Pieper and his friend, Raymond Veluz, were murdered in July 2006. Tyree Jenkins and Luc Pierre-Charles are both serving life sentences for the deaths.
According to court testimony, Pieper had previously bought drugs from Pierre-Charles, his classmate at Wesley Chapel High School, though it was unclear why he and Veluz were killed that night.
Pieper was a center for the Warriors, a lacrosse team in the Wesley Chapel Athletic Association (WCAA) for Wesley Chapel students. To remember him, the Derek Pieper Memorial Cup was established in 2006 at Wesley Chapel District Park, 7727 Boyette Road in Wesley Chapel.
Tom Fitzsimons, president of the WCAA, said the event was also started to increase lacrosse’s popularity in Florida.
“It has become the biggest lacrosse tournament in this part of the country each fall,” said Fitzsimons, who was also Pieper’s coach. “Four years ago when we started, we had 19 teams play.
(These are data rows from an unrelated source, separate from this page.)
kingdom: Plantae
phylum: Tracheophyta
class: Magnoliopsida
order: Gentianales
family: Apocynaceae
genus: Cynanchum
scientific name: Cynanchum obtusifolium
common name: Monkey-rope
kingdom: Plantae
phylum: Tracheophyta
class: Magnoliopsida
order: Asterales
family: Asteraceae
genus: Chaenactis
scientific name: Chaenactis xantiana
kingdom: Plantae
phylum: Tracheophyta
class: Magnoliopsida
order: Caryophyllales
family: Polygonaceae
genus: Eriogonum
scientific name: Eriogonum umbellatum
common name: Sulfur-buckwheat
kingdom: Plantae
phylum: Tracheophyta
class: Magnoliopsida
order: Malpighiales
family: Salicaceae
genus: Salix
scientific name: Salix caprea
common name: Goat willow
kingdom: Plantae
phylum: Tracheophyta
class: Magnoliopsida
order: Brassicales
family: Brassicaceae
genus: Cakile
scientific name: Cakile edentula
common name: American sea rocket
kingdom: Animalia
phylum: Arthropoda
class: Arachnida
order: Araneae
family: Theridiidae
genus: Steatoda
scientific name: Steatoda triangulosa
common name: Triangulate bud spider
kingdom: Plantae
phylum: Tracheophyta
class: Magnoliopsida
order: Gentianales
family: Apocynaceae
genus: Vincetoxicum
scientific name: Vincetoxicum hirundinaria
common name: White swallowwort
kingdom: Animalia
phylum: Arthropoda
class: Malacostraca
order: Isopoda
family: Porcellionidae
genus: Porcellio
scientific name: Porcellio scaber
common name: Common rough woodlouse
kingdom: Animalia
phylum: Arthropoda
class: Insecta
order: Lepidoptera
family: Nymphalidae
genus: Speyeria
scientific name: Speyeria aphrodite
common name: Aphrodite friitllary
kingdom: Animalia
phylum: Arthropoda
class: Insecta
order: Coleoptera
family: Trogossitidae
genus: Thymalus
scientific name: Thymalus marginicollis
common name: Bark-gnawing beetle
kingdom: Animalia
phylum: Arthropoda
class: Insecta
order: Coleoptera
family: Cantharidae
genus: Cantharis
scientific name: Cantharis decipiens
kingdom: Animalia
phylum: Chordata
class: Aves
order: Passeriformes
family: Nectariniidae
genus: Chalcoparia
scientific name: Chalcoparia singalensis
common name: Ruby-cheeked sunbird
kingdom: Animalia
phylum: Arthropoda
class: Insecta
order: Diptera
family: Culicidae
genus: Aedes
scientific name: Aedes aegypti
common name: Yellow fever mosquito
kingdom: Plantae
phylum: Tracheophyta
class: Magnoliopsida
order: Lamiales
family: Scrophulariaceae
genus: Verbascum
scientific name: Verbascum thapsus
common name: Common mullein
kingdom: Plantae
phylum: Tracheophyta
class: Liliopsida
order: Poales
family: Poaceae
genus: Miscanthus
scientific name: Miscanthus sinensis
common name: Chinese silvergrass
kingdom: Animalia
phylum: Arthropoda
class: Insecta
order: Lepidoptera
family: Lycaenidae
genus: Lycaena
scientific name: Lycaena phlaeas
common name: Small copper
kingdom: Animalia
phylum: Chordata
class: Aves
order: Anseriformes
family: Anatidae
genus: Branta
Then we had 36 and 53, and this year we have 89 teams signed up.”
While the event encourages participation in the game Pieper loved, it has also raised between $80,000 and $100,000 for the Derek Pieper Memorial Fund, according to Susan. Money from the trust goes to help needy families buy lacrosse equipment and to scholarships for the players.
Fitzsimons said the event also fills the area hotels and pumps money into the economy when all the teams coming from out of the area to participate.
Pieper only started playing lacrosse when he was in high school. He and his family moved to Pasco County from Minnesota in 2001. Despite his late adoption of the sport, he was good enough to receive several scholarship offers to play in college.
“He wanted to stay close to home because of my health,” said Steve, who is Pieper’s stepfather and raised him since age 3. “I’m disabled and have a lot of problems with my immune system and he wanted to make sure he went to a school close by. He was planning on going to Saint Leo (University) even though bigger schools were recruiting him.”
Fitzsimons said Pieper was still learning the game, but his athletic ability made him one of the better players on the team. He was looking forward to seeing what the center could have done in his senior year.
“Derek was a heart and soul kid,” Fitzsimons said. “He’d be the kid to pull someone aside and give them a pick-me-up talk if they were having a bad day. He wasn’t a hug in-your-face kind of presence, but if you don’t have a kid like that your team suffers and we did the next year. There was a physical and huge emotional hole.”
Spots in the tournament are filling up, so any team interested in signing up should visit www.wclacrosse.org.
The Woods are looking for a full house at the event.
“Derek’s legacy lives on in the event,” Susan said. “It’s wonderful that they have the event each year in his honor. They also retired his number 11 after he died and that’s just another way for people to remember Derek.”